### Task
Look through the data below and, wherever a line carries the word "role", please copy that line.

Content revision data
——————

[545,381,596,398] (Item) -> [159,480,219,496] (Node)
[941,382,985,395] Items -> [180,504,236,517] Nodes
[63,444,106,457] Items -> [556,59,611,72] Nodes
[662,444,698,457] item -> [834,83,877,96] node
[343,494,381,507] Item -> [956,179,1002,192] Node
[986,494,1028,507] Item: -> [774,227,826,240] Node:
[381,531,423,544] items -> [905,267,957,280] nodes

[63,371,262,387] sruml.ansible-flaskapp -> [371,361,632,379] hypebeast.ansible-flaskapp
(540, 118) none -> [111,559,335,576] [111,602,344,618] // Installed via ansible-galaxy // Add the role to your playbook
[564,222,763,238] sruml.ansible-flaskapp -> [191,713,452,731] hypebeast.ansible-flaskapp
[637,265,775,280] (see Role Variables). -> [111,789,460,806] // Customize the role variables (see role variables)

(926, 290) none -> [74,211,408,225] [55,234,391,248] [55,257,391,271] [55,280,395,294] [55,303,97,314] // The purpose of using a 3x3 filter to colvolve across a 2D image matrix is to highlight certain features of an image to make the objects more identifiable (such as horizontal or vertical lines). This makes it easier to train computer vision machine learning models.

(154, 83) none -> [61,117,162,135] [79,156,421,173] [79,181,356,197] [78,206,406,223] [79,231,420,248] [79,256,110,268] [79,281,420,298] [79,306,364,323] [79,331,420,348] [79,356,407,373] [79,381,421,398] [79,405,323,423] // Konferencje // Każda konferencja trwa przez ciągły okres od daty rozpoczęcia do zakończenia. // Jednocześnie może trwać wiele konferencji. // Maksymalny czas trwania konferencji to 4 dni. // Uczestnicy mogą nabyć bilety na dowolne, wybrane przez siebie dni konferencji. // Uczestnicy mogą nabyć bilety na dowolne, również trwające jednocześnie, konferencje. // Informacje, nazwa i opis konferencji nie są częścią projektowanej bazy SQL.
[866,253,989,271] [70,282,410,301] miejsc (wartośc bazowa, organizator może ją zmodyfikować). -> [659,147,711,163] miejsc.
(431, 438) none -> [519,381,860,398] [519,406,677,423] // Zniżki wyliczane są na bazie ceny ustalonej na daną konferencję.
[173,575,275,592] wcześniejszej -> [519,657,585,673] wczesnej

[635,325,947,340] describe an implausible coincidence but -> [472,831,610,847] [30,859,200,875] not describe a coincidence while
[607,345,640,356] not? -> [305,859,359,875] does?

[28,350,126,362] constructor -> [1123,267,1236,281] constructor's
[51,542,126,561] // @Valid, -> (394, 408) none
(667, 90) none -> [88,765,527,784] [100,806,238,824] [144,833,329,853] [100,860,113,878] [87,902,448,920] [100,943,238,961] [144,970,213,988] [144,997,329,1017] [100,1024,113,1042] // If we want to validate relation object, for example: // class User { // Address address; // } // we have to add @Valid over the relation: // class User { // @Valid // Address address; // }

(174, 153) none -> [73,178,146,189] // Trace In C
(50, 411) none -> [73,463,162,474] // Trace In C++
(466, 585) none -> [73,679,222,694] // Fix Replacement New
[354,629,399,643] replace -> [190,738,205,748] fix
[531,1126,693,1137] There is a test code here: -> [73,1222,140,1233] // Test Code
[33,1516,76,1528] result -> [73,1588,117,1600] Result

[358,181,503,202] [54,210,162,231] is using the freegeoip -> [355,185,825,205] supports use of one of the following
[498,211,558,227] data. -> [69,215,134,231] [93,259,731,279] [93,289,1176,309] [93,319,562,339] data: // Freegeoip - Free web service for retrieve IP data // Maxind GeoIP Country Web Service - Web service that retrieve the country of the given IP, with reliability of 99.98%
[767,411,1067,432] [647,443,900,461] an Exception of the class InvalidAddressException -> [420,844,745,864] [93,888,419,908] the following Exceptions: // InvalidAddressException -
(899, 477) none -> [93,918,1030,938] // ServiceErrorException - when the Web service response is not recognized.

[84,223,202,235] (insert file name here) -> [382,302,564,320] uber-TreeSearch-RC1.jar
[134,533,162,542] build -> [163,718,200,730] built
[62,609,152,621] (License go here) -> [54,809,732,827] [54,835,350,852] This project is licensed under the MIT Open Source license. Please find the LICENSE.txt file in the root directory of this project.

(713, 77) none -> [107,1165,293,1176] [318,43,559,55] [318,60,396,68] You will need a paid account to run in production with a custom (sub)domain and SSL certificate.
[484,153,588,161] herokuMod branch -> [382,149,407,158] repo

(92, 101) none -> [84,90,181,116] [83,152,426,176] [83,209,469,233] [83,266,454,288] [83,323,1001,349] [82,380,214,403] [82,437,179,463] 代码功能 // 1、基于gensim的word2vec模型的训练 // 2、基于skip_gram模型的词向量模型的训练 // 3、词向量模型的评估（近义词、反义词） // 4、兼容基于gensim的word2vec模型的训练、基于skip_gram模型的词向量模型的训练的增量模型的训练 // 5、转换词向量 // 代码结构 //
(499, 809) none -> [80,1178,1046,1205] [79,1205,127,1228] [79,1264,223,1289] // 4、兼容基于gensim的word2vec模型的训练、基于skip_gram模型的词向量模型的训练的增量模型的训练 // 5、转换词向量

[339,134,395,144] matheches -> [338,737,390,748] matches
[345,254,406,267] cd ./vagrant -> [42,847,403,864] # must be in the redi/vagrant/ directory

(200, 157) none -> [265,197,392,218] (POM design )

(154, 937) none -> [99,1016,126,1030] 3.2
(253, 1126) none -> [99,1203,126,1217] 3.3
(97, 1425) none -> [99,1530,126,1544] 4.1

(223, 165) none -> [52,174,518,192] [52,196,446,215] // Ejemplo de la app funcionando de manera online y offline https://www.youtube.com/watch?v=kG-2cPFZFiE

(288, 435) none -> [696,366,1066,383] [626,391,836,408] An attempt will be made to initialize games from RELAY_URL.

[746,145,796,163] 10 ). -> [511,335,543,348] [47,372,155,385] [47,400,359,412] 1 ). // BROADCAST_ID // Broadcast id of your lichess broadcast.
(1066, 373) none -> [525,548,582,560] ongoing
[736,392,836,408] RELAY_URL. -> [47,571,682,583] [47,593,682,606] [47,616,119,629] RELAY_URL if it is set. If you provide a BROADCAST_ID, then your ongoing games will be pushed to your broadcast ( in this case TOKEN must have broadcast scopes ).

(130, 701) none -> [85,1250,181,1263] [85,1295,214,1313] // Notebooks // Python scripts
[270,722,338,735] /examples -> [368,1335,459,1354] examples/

——————

### The answer
(540, 118) none -> [111,559,335,576] [111,602,344,618] // Installed via ansible-galaxy // Add the role to your playbook
[637,265,775,280] (see Role Variables). -> [111,789,460,806] // Customize the role variables (see role variables)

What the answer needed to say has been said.